É certo que foram vítimas de amargos mal-entendidos e, uns
mais outros menos, encontraram insensatas resistências. Mas o
lugar de Marx na história da ciência continua sendo
injustiçado. Não ocorre a ninguém responsabilizar Einstein
pela bomba atômica. Nem a Freud pela crescente identificação
dos novos e mais variados distúrbios mentais. Ou menos ainda a
Darwin pelas insanidades eugênicas do nazismo. A natureza
moralmente ambígua da ciência permanece um debate filosófico
sempre atual, mas não diminui o seu lugar na história.
Mas o marxismo e seu fundador são vítimas de uma incansável
cruzada, sob o pretexto do predomínio do estalinismo como
corrente mais influente no movimento socialista do século XX,
do desmoronamento da União Soviética e a seqüente restauração
capitalista.
Marx realizou uma revolução teórica tão ou mais profunda que
estes outros gigantes, que ergueram os novos horizontes
culturais do nosso tempo.

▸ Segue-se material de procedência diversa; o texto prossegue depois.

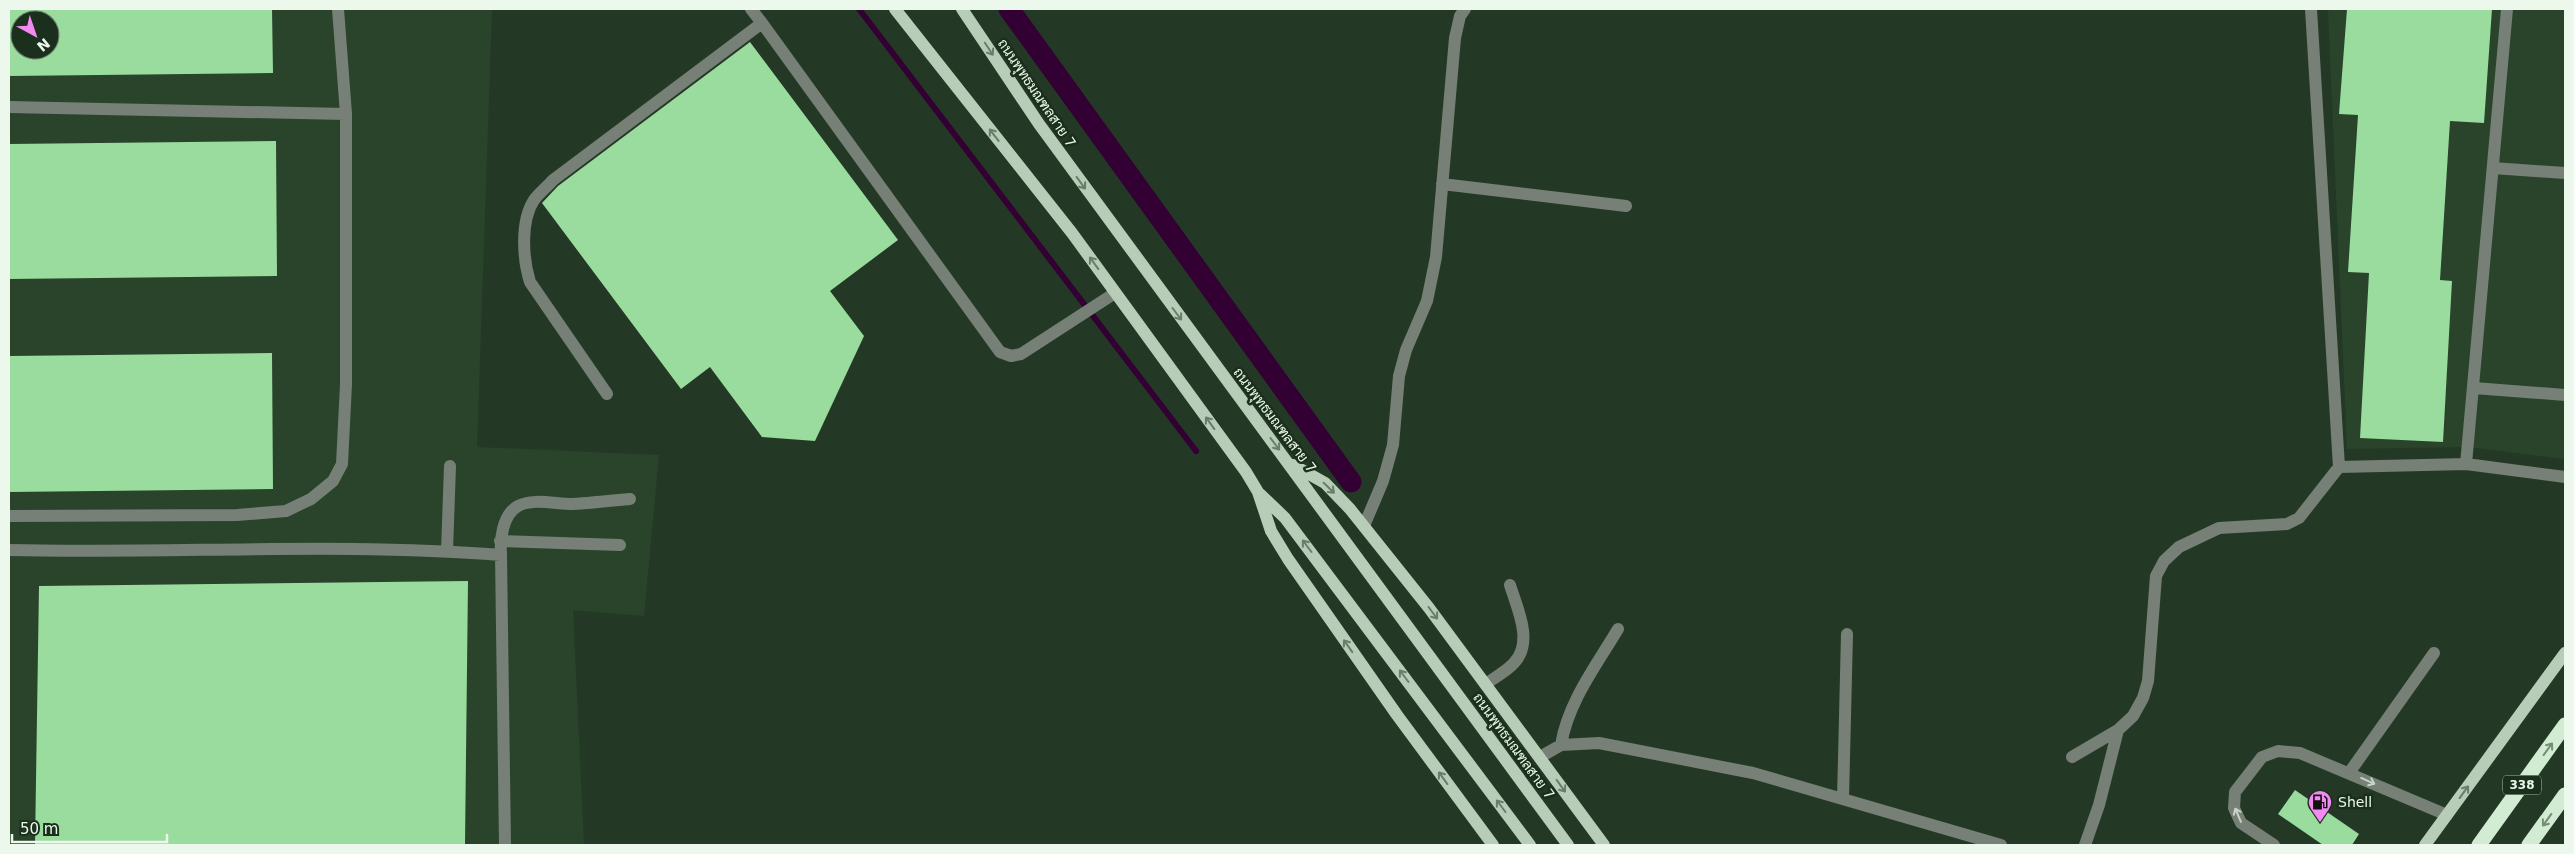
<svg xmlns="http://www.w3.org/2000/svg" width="2574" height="854" viewBox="0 0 2574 854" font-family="'DejaVu Sans',Sarabun,sans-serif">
<rect width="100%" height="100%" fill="#243925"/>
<path fill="#29442b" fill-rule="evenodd" d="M 9,9 L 492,9 L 477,447 L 659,455 L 644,616 L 573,610 L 584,845 L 9,845 ZM 20,20 L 50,20 L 50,50 L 20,50 Z
M 2328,9 L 2565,9 L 2565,459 L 2468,447 L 2347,449 Z"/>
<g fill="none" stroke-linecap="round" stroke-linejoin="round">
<path stroke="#330034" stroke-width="6" d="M 859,9 L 1196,451"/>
<path stroke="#330034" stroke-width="21" d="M 1009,9 L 1351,482"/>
</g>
<path fill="#9adb9e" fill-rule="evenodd" d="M 9,9 L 272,9 L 273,73 L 9,76 ZM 20,20 L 50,20 L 50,50 L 20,50 Z
M 2347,9 L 2492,9 L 2484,123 L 2450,121 L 2440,280 L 2452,281 L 2443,442 L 2360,438 L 2369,273 L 2348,272 L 2358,115 L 2339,114 Z
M 750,42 L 898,240 L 830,291 L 864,336 L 815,441 L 762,437 L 710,367 L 681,389 L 542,203 L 558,186 Z
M 276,141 L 277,276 L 9,279 L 9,144 Z
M 272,353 L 273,489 L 9,492 L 9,356 Z
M 468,581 L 465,845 L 35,845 L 39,586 Z
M 2295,790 L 2359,834 L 2352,845 L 2323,845 L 2278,814 Z"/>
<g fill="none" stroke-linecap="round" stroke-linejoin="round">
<path stroke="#768076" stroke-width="12" d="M 2311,9 L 2339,467 L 2466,464 L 2565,477
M 762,23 L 1000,352 L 1011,356 L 1021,354 L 1115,293
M 9,107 L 346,114
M 2493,168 L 2565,173
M 1442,184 L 1626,206
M 2474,388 L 2565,395
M 607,394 L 530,282 C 523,260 520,221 534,200 C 539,193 547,187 553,180 L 762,23 L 751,9
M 2466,464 L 2507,9
M 9,516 L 237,515 L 286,511 L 311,499 L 333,481 L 342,464 L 346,384 L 346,114 L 338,9
M 1364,526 L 1383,481 L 1393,445 L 1399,376 L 1406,350 L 1427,301 L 1436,257 L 1455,38 L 1460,16 L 1465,9
M 500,541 L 620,545
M 9,550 C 173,554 338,542 501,555 L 505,845
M 447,551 L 450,466
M 501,555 C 500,540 502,515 518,506 C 532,498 556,504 572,504 C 591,503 610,501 630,499
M 1486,684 C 1495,677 1507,671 1514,663 C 1534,642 1517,608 1510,585
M 1561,745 C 1568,702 1596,666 1618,629
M 1540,757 L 1561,745 L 1599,743 L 1753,773 L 2001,845
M 2072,757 L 2118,730 L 2133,716 L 2143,698 L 2148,681 L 2156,576 L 2164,561 L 2179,547 L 2219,528 L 2287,524 L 2299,518 L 2339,467
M 2349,773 L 2434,653
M 1843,799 L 1847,634
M 2085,845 L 2099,805 L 2118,730
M 2274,845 L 2241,823 L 2234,808 L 2235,792 L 2262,757 L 2278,751 L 2300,753 L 2447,815"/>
<path stroke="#b7cdb8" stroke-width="12" d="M 895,9 L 1072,233 L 1246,472 L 1258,492 L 1271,531 L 1288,559 L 1397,715 L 1493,845
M 962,9 L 1039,124 L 1568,845
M 1293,465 L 1325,483 L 1350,509 L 1429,608 L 1604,845
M 1260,494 L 1285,518 L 1530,845
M 2425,845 L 2565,653"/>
<path stroke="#d1ecd2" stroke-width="15" d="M 2479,845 L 2565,725
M 2529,845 L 2565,795"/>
</g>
<defs><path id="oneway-shaft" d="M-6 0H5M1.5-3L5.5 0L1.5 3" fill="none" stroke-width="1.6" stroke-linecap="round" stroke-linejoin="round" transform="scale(1.25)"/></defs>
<g stroke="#687e6a">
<use href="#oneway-shaft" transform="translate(989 49) rotate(57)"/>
<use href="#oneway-shaft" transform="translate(994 135) rotate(-128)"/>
<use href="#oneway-shaft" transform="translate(1081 183) rotate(54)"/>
<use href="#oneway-shaft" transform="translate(1094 263) rotate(-126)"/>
<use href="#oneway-shaft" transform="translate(1177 314) rotate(53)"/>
<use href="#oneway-shaft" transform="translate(1210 423) rotate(-126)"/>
<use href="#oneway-shaft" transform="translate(1275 444) rotate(53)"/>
<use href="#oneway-shaft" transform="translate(1329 488) rotate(44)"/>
<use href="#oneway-shaft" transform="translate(1307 546) rotate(-127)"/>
<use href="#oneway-shaft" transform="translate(1433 613) rotate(53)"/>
<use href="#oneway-shaft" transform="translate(1348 646) rotate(-125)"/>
<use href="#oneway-shaft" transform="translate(1404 676) rotate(-127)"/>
<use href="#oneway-shaft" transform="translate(1443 778) rotate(-126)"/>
<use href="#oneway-shaft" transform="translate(1561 786) rotate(54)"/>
<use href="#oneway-shaft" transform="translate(2464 792) rotate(-54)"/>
<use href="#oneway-shaft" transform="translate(1501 806) rotate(-127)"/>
</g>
<g stroke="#768e77">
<use href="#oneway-shaft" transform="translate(2548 749) rotate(-54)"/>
<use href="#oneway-shaft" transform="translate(2547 820) rotate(126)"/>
</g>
<g stroke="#c8d4c8">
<use href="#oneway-shaft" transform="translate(2368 781) rotate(24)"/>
<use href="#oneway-shaft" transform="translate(2238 815) rotate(-113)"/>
</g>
<defs>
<g id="fuel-pin" transform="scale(1.25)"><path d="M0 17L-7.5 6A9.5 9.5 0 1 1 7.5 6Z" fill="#f38af2" stroke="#1a2f1c"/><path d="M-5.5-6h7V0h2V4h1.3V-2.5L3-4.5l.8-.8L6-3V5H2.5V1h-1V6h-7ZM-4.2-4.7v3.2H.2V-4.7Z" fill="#111"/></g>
</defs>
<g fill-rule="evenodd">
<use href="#fuel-pin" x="2320" y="802"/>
</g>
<g text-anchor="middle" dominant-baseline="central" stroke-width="5" stroke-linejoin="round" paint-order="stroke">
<rect fill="#1a2f1c" stroke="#acbcad" stroke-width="1" x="2503" y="775.5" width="38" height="19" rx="4"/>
<g font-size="12" font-weight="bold" fill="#ebf8eb">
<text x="2522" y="785">338</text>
</g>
<g font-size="14" fill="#ebf8eb" stroke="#1a2f1c">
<text transform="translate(1037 93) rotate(56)">ถนนพุทธมณฑลสาย 7</text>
<text transform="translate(1275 420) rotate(53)">ถนนพุทธมณฑลสาย 7</text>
<text transform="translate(1514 746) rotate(54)">ถนนพุทธมณฑลสาย 7</text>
</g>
<g font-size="14" fill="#ebf8eb" stroke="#1a2f1c" text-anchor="start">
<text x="2338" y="802">Shell</text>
</g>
</g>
<rect width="2574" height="854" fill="none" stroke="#ebf8eb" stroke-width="20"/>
<g transform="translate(35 35) rotate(140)"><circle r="24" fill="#1a2f1c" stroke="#6e7f6f"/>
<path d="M0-4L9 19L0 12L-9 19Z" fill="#f38af2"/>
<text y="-8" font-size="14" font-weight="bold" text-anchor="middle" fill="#ebf8eb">N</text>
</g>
<path d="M12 834v8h155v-8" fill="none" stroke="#ebf8eb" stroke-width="2.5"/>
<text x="20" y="834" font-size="15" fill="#ebf8eb" stroke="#1a2f1c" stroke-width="4" paint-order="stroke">50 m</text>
</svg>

Porque foi o primeiro a assinalar
que o capitalismo resulta de um processo histórico.
Reconhecendo que o capital cumpriu um papel progressivo
durante uma determinada época, emancipando a humanidade de
relações econômicas e sociais arcaicas. Mas como todo fenômeno
histórico, o capitalismo é transitório, e pode e deve ser
superado por uma organização das relações econômico-sociais e
políticas mais complexa e superior: o socialismo.

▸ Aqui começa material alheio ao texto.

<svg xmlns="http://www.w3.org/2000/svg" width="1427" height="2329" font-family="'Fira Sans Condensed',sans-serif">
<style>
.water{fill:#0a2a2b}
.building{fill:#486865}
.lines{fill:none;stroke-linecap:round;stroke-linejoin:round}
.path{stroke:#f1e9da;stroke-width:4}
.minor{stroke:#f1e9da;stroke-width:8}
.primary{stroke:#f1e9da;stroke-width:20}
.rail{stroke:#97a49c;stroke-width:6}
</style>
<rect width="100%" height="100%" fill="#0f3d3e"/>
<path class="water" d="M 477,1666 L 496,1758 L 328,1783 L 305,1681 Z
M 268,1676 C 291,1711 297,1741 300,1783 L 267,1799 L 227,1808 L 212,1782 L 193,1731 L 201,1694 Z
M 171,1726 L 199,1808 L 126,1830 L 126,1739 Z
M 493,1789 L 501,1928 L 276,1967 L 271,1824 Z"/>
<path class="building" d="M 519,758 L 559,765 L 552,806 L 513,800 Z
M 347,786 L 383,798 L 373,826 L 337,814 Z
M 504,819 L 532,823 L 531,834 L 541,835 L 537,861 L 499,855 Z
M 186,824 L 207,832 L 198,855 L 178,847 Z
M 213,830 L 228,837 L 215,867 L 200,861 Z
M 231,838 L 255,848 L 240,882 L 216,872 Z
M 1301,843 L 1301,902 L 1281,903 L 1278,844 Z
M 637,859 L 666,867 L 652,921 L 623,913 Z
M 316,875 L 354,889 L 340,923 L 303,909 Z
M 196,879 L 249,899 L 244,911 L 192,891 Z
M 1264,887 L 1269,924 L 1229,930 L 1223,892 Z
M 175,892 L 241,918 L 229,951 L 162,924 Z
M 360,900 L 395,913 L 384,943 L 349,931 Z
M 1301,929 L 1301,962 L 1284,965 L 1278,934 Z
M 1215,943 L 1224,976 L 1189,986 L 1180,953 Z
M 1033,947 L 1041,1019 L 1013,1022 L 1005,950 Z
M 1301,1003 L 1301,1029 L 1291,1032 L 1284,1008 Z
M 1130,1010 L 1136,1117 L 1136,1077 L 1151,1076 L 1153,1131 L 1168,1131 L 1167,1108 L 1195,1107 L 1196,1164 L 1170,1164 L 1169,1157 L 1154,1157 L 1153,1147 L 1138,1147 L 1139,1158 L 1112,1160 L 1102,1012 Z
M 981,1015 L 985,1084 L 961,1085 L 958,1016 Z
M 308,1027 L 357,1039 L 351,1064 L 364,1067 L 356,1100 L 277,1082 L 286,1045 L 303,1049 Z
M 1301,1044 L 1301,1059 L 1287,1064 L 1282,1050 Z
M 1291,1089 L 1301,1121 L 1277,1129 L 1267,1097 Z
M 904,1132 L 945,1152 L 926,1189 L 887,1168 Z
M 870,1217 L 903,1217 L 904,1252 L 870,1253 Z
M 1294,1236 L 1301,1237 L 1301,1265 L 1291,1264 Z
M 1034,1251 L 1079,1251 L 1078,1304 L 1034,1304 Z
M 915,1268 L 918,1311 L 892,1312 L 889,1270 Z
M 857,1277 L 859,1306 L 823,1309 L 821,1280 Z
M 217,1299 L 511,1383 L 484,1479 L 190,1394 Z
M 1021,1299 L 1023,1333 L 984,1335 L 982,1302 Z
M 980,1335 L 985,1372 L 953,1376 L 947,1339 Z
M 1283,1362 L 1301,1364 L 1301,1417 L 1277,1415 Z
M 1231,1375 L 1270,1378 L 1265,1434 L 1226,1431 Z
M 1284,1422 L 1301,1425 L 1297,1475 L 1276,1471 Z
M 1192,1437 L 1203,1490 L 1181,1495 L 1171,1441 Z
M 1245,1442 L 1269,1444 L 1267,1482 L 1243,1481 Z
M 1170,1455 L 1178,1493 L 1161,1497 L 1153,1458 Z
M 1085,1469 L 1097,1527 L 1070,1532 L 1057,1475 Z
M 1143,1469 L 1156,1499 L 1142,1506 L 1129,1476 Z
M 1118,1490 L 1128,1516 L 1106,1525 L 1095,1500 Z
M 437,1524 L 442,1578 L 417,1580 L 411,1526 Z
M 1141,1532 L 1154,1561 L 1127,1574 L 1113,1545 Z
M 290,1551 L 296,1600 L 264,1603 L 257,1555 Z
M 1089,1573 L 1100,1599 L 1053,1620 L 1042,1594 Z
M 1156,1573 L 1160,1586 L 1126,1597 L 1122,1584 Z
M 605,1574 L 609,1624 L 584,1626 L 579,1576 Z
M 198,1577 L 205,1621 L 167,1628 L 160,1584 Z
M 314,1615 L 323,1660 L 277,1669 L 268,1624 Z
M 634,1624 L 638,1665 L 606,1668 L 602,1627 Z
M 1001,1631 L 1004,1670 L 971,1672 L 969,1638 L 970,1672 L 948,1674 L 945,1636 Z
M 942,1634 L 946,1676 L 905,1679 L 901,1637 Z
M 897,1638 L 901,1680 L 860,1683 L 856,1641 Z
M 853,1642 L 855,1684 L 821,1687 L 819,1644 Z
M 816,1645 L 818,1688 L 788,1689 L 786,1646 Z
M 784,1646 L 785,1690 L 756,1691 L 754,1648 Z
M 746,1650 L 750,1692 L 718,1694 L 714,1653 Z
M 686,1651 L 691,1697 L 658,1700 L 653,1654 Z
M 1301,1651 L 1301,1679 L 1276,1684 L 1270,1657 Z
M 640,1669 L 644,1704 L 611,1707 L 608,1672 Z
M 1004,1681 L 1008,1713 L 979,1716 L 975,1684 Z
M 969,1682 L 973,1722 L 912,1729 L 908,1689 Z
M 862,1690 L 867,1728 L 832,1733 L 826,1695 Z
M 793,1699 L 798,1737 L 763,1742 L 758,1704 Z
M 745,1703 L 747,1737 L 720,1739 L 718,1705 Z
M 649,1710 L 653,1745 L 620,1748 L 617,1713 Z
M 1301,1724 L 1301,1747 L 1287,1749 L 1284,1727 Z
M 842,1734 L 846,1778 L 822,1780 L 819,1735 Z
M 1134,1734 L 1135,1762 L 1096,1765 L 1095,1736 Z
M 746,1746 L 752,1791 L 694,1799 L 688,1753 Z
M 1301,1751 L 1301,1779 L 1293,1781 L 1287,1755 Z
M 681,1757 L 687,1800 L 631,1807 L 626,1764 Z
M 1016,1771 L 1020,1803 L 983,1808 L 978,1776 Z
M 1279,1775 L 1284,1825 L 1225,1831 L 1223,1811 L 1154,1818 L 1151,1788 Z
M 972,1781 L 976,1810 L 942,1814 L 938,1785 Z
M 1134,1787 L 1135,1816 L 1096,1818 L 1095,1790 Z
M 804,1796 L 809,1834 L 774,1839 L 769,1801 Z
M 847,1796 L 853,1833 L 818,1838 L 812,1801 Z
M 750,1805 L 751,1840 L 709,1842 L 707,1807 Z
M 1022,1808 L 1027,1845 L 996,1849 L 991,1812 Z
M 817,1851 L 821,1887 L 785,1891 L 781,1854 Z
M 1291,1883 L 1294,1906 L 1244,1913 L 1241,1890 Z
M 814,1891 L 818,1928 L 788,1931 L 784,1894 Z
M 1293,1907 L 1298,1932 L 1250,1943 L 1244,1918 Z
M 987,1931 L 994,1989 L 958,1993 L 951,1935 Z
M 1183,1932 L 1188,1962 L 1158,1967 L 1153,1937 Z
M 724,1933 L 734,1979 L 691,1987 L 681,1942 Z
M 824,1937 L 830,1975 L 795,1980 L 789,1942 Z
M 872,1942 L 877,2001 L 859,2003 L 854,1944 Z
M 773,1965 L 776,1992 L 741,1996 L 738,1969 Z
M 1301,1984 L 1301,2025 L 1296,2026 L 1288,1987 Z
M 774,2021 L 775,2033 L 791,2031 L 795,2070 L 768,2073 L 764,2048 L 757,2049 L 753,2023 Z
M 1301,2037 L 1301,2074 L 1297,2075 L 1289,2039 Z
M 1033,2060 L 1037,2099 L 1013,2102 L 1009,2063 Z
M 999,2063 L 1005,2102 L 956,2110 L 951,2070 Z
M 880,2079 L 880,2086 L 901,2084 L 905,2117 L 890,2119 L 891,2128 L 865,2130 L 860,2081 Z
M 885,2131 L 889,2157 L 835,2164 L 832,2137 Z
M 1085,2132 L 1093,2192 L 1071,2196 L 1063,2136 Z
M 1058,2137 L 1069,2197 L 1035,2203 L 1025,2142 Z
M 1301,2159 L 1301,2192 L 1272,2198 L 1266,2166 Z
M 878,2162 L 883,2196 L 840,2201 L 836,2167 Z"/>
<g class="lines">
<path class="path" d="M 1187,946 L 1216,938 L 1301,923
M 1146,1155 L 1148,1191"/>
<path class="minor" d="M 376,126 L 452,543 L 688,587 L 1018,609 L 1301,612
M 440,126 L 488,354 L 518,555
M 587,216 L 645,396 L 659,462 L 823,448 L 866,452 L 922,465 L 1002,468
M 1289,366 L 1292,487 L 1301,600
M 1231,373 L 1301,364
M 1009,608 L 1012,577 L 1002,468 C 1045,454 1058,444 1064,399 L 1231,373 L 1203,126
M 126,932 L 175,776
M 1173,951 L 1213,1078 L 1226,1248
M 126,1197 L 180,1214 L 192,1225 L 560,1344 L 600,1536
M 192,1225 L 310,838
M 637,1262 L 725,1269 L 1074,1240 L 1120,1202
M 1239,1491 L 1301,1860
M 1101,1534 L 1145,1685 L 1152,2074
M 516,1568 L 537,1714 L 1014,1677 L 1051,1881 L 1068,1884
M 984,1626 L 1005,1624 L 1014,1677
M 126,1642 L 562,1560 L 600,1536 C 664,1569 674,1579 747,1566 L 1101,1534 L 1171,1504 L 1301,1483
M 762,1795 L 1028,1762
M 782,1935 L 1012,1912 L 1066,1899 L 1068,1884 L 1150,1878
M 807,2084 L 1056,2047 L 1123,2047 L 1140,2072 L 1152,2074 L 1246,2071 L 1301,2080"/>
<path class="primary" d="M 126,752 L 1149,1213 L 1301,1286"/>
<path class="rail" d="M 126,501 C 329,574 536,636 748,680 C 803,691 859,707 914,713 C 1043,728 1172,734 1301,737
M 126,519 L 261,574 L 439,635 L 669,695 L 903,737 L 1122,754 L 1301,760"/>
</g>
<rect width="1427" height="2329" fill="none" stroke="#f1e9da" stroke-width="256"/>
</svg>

Para Marx, a história deve ser entendida como um
desenvolvimento simultâneo de dois processos cuja compreensão
exige níveis diferentes de abstração. Um processo de luta do
homem pelo domínio da natureza, ou seja, de luta pelo
crescimento das forças produtivas, o que é o mesmo que dizer
de luta pela satisfação e ampliação das necessidades humanas.
Porém, ao mesmo tempo, um processo de luta entre os homens
pela apropriação do excedente social, apresentado,
abreviadamente, como a história das lutas de classes. Desta
forma encontrou chave teórica para interpretar o passado.
Sua hipótese mais desafiadora foi que, pela primeira vez na
história, a crise do capitalismo colocaria a possibilidade de
que uma classe explorada poderia se organizar de forma
independente, lutar e, quiçá, vencer. E vencendo erradicaria a
exploração. Não existe ainda causa mais elevada do que esta.
Esse foi o sentido da vida que Mehring escreveu com elegância
de estilo, para honrar a beleza de caráter de Marx.